Incluso en sede policial, la policía les dijo a los familiares de los jóvenes que los habían encontrado robando,varias horas después fueron atendidos por un médico y liberados;  “uno de los policías me dijo que los detuvieron por averiguación de antecedentes” y agregó: “cuando pregunté por los golpes, el policía me respondió que pensó que eran delincuentes armados y que él se tenía que defender”.

[San Lorenzo]DENUNCIAN GOLPIZA DE LA POLICIASantiago y Franco de 15 y 18 años respectivamente, fueron golpeados y recibieron varios disparos por parte de policías, según relata uno de ellos y la mama del menor. El hecho ocurrió el sábado cerca de las 6 de la mañana, cuando los chicos habían ido en moto a una panadería ubicada en San Martin y Richieri. Luego, la policía los empezó a seguir y al no detener la marcha, los jóvenes fueron perseguidos y luego golpeados. Compartimos sus palabras.

Posted by Televisión Regional on Tuesday, August 15, 2017

Axel (2015)
La historia de Axel trascendió esta semana cuando su mamá Laura lo contó al periodista Andrés Actis para Rosario Plus.
La mujer contó que su hijo le había dicho que se peléo con un chico en la calle y que apareció un patullero, que corrieron, que el otro muchacho logró esconderse. Y que él corrió como nunca en su vida al escuchar los disparos de la policía. Fueron siete estruendos en total. Todo esto ocurrió en la madrugada del 25 de enero de 2015 y ese día Axel cumplía 20 años y había salido de festejo con amigos.
Laura le preguntó a su hijo si le habían disparado con balas de goma o de plomo. “Balas de verdad, mamá”, respondió con seguridad. ¿Cómo puede la policía disparar a plena luz del día, a las tres de la tarde, a un chico que corre de espaldas?, se preguntó esta mamá cuando su hijo terminó de contarle lo que le acababa de pasar. Gracias a dios, pensó, está vivo. Le erraron o tiraron para asustarlo, concluyó en su cabeza. 

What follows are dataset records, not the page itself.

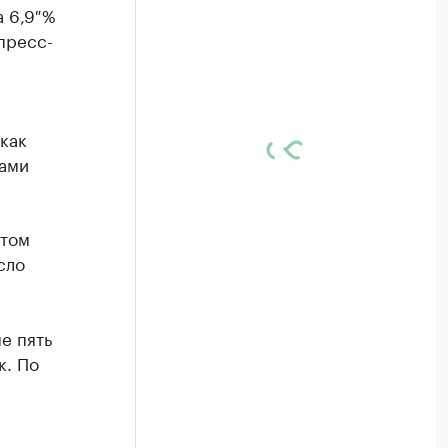
а 6,9 %
пресс-
как
дами
этом
сло
е пять
к. По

La mamá contó que Axel sufría de arritmia pero que ese día corrió desesperadamente para resguardarse, que luego miró televisión, comió poco y se fue a dormir temprano. Nunca se despertó. Laura lo encontró muerto en su cama. Su corazón falló durante la noche. Una insuficiencia cardíaca, dijeron los forenses. Para el afuera, Axel murió de una “muerte natural”. Para su mamá y para su familia, Axel murió por aquella balacera.

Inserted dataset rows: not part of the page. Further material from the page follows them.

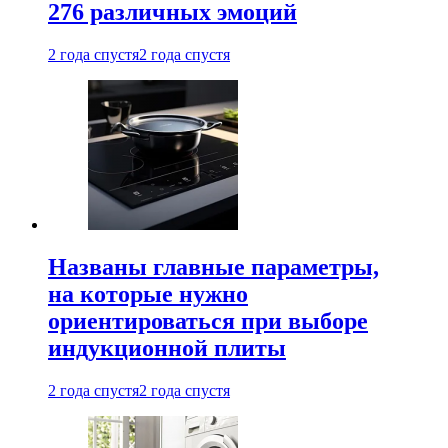
276 различных эмоций
2 года спустя
2 года спустя
Названы главные параметры,
на которые нужно
ориентироваться при выборе
индукционной плиты
2 года спустя
2 года спустя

“Necesito contar lo que pasó, mi hijo también fue una víctima de la violencia policial que sufre el Cordón Industrial”, dice. Laura sabe que no puede comprobarlo, que, a diferencia de Juan Cruz, de Roberto Arrieta y de Nicolás Maidana, otras dos víctimas cercanas del gatillo fácil, el cuerpo de Axel no tuvo heridas visibles. “No me lo mataron las balas, mi hijo murió de miedo”, asegura.

Roberto Arrieta

El de “Rober” fue el más resonante de todos. En la tarde del 6 de septiembre de 2015, el joven de Aldao iba a celebrar su cumpleaños con una cena familiar. Para ello había ido hasta San Lorenzo a comprar comida pero un control vehicular lo encontró en Oroño y Av. San Martín e intentó eludirlo. Allí comenzó una persecución policial que terminó en Puerto General San Martín en Córdoba y Av. San Martín que lo retuvo y lo trasladó a la comisaría 5°.

Los familiares y amigos de Roberto al enterarse lo esperaban fuera de la comisaría porque les habían contado que a Rober lo habían golpeado los policías. En momentos de mucha tensión que se vivieron en la sede policial un efectivo disparó con su arma antitumulto e hirió al joven. El disparo fue a tan escasa distancia que le causó la muerte a Roberto a los pocos minutos

El agente Jonatan Puebla, autor del disparo, fue condenado por el Juez Eduardo Filocco a la pena de 4 años de prisión efectiva, en un procedimiento abreviado acordado previamente con la fiscal de la Unidad de Corrupción y Violencia Institucional, Dra. Karina Bartocci. El policía reconoció la autoría del Homicidio Culposo y aceptó la pena impuesta. En marzo de 2018, luego de haber cumplido en prisión los dos tercios de su condena, accedió al beneficio de la libertad condicional.